I relocated my family from Seattle, WA to Austin, TX, in August of 2008. At that time, my bank accounts (personal and business) were with Bank of America. The nice thing about this arrangement was the Bank of America branch right up the street from my new house. This seemed like total win. That is until several things converged that made me re-evaluate this relationship.
If you recall, August of 2008 was the height of the financial crisis. As the banks were getting bailed out by taxpayers, they were simultaneously cutting off access to credit for their customers. I had a number of credit lines that were paid off but would have provided a lifeline should the need ever arise. Well that lifeline was withdrawn arbitrarily by several banks including BOA.
The second thing that happened was my move to Austin where a number of stores participated in an initiative called GO LOCAL. The idea behind GO LOCAL was that monies spent with local businesses.stayed in the communities where they were spent. This made total sense. Wherever possible I did my best to shop at local stores and restaurants (not chains).

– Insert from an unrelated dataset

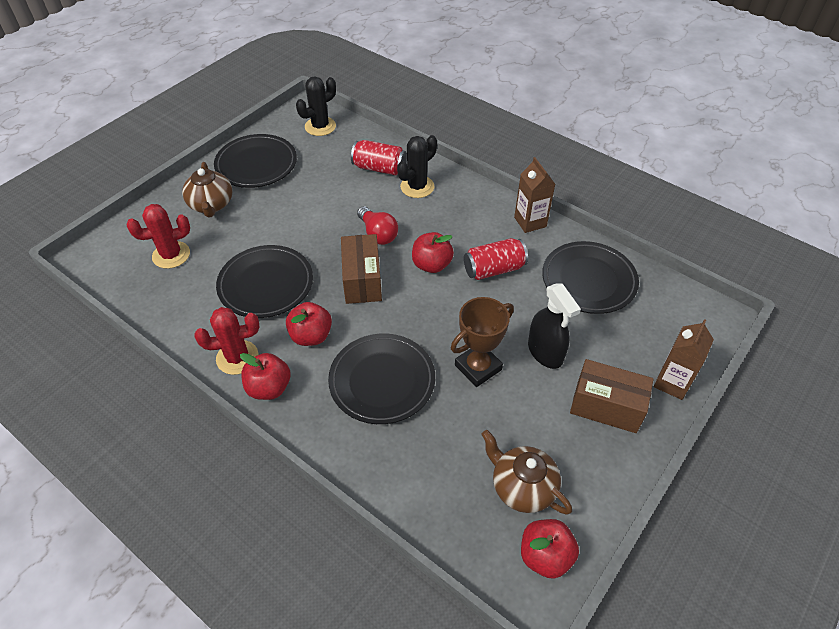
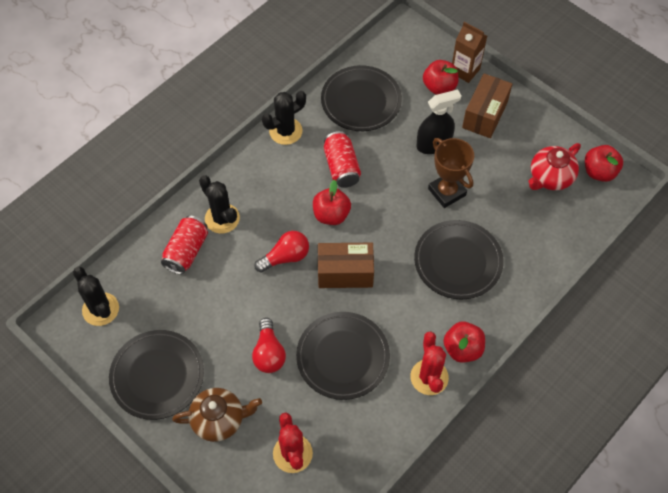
camera: 85 degrees left, 10 degrees up
red apple [286,302,332,346] -> red apple moved to [423,60,459,95]
brown teapot [481,430,572,515] -> red teapot [528,143,581,190]
brown carton [514,157,555,233] -> black cactus [262,91,306,145]
none -> red light bulb [252,318,286,373]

The last straw was the total lack of customer service with the local branch of BOA. Every week or so I would show up, in person, to deposit checks into my account. Every time I went in I was treated like a complete stranger vs a valued customer. Now I get that as a person new to that branch it might take some time to become familiar with me and my small company. Well this familiarity was never achieved. Almost every time I was at the store I banked with THE SAME PERSON. This person NEVER even hinted at a sign of recognition. This was over a period of 6 or more months.

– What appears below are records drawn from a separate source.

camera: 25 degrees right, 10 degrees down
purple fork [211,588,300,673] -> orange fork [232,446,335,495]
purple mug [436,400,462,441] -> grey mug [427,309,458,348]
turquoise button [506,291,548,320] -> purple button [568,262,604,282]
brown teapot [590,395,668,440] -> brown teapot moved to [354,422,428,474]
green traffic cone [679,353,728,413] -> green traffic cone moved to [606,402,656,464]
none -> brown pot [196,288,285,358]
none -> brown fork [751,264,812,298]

It was this total lack of disregard that made me act. I decided that the best thing to do was to GO LOCAL. I would open new personal and business accounts with a local institution. In this case it was UFCU (University Federal Credit Union) which, lucky for me was located right around the corner from my house too.
I was NOT looking forward to the task of moving numerous auto draft transactions attached to my current bank accounts. This included payroll, credit cards, house payments, utilities, etc. How would I do this with as little disruption as possible. My strategy was turned out to be simple: keep my old accounts open while I move everything to the new accounts. I started by examining each bank statement and seeing what vendors were being paid from my accounts. I opened each vendor’s respective site and changed the auto billing information. This took a few months as some bills were not monthly. After a few months I left a reasonable amount in each account, you know, just in case
Now you might have a few concerns about banking with small local banks. For example you may thing: the small banks do not have all of the conveniences of the big banks. I have a one-word answer to this concern: BLAHBLAH :),
These small banks have access to the same technology as the big banks and in many cases are much more efficient at deploying it. For instance, we have purchased several cars using our credit union. The way they do this is unique. They give us a “blank check” that we take to the car dealer and purchase our car. This is not technically a blank check, but a check that with a limit up to the max amount we were approved to finance. When we finished our negotiations to purchase our vehicles, we fill in the amount of the purchase and sign the check. A few days later, after the car dealer cashes the check we get a call from the credit union and we sign the final contract for our loan. Oh, and this is all done via Docusign. This is a very cool experience and works well. The added benefit is that the interest paid on the loan is reasonable and STAYS IN THE COMMUNITY.
One added benefit is the RELATIONSHIP I have with my credit union. I know the people I bank with, and when I have issues, or need help they are there for me. And in the year 2020 this was especially true. As the Covid virus took over the world and caused a disruption to the economy (including my business) I heard about the Payroll Protection Program which would provide a two months of assistance in making payroll. I was LUCKY enough to secure one of these SBA PPP loans in the first round. I feel that this was due to the fact I had a relationship with my credit union and that they were agile enough to implement their loan program quickly. I have heard directly that some of the larger banks outsourced their work and failed to get the loans their customers really needed.
My credit union was the opposite. They treated their customers with respect and concern and helped secure these desperately needed loans. This isreally assuring and gives me confidence that my decision to bank locally was a good one.